There are two ways to be in the stainless condition: to always keep our consciousness immersed in the Transcendent through yoga, and to become incapable of being stained by any thing. This latter is the state of the liberated being, but those of us struggling toward liberation can manage the former if we really try. Of course we also have to work at ridding ourselves of the stains (samskaras–past life conditionings) accumulated in the past. And always we must remain aware that, however pure we may make ourselves, we are “stainable” until fully liberated.

Worthy & Self-restrained

Unworthy is he that is “without self-restraint.” Animals, infants, children, and unworthy men and women are instinctual rather than rational. However intelligent they may be, and capable in other areas of life, they do not restrain themselves–usually because they do not wish to.

Others, approaching worthiness, would like to restrain the instinctual impulses that lead them back into pre-human patterns of behavior, but do not know how. For a while they struggle against the forces of their lower nature and then fail, falling into despair, denial, or hypocrisy. These unhappy souls are especially victimized by two vicious kinds of people:

  1. the libertines who assure them that “repression” is negative and harmful, and urge them to indulge their chaotic instincts and even expand and elaborate on them, and
  2. the “righteous” who attempt to show them how “bad” they are and how “displeasing to God” are their impulses and actions, instilling fear and self-disgust in them, but offering no real practical solution to their dilemma and frustration. Both of these types are degraders and destroyers of their victims.

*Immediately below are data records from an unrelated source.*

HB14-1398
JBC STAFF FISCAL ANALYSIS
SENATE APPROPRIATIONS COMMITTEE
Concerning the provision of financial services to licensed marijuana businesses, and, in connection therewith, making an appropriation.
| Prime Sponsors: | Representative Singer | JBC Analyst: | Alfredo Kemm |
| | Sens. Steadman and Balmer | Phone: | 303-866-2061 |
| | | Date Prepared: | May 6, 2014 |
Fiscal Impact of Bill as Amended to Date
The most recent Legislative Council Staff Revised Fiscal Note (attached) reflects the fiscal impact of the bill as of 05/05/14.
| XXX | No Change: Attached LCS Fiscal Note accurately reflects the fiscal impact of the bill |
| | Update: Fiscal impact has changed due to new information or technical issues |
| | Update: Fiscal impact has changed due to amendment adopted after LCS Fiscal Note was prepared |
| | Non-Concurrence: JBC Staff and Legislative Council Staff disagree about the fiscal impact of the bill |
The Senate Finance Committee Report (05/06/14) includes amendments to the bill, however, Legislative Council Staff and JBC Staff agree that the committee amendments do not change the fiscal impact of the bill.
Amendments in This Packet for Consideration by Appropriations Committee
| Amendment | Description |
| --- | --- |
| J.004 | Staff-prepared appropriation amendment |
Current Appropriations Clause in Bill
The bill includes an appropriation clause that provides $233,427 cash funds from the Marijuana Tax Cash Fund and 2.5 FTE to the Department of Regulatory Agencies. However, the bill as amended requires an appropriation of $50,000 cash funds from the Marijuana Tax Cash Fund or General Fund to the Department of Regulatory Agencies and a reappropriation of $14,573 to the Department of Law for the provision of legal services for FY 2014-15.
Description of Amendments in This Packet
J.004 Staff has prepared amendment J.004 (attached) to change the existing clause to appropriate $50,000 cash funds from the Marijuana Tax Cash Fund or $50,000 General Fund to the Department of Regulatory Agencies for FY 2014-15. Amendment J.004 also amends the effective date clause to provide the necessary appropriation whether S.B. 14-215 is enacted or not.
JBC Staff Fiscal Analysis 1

It is rare indeed to encounter a third type: those who, like Buddha, can not only reveal the cause of their problems, but can also show the means to eliminate both cause and effect. They can show the practical way out of the labyrinth of confusion, not relying on the whimsy of any force external to the seeker, but on his innate nature which he can awaken and unfold according to an exact and verifiable methodology.

This latter point is essential, because Buddha says the worthy are self-restrained, not ruled by another. Trading the bondage of our lower nature for the ideas and demands of an “authority” is merely trading one form of enslavement for another. Right Meditation enables us to awake, arise, and free ourselves.

High ideals or worthy ideals?

One thing our reluctant egos like to do is torment us with ideals so high that they cannot be attained. “You should not need to…Only once should be sufficient…If it was real…Well, if it was…If you were…” etc., etc., etc. Buddha is speaking to people who are not perfect and who should accept that and work onward. The ego likes to condemn us for even needing discipline or restraint (“What kind of a person…?”), but that is a ploy to maintain its hold over us.

By telling us that self-restraint is needed, Buddha is acknowledging that he is not speaking to bodiless beings of perfect knowledge. He does not condemn us for needing his teaching, and neither should we.

It is easy to think a worthy person is one who cannot be touched by the impulses or desires of lower nature, but Buddha sees it differently. He who masters himself must have something to master. He who is purified must have once been impure. Krishna tells us: “Desire flows into the mind of the seer but he is never disturbed. The seer knows peace” (Bhagavad Gita 2:70).

There we have it. Even the sage may experience the impulse of negativity, but he is unmoved by it. So being tempted or “hard pressed” by evil or folly is no fault in itself. Yes, we shall grow beyond these impulses in time, but until then we can remain untouched.

Regarding this Swami Yukteswar Giri, the guru of Paramhansa Yogananda, wrote a song in which he says: “Desire, my great enemy, with his soldiers surrounding me, is giving me lots of trouble…. That enemy I will defeat, remaining in the castle of peace.” Here, again, the simile of the lotus leaf unwetted, afloat on the water, is apt.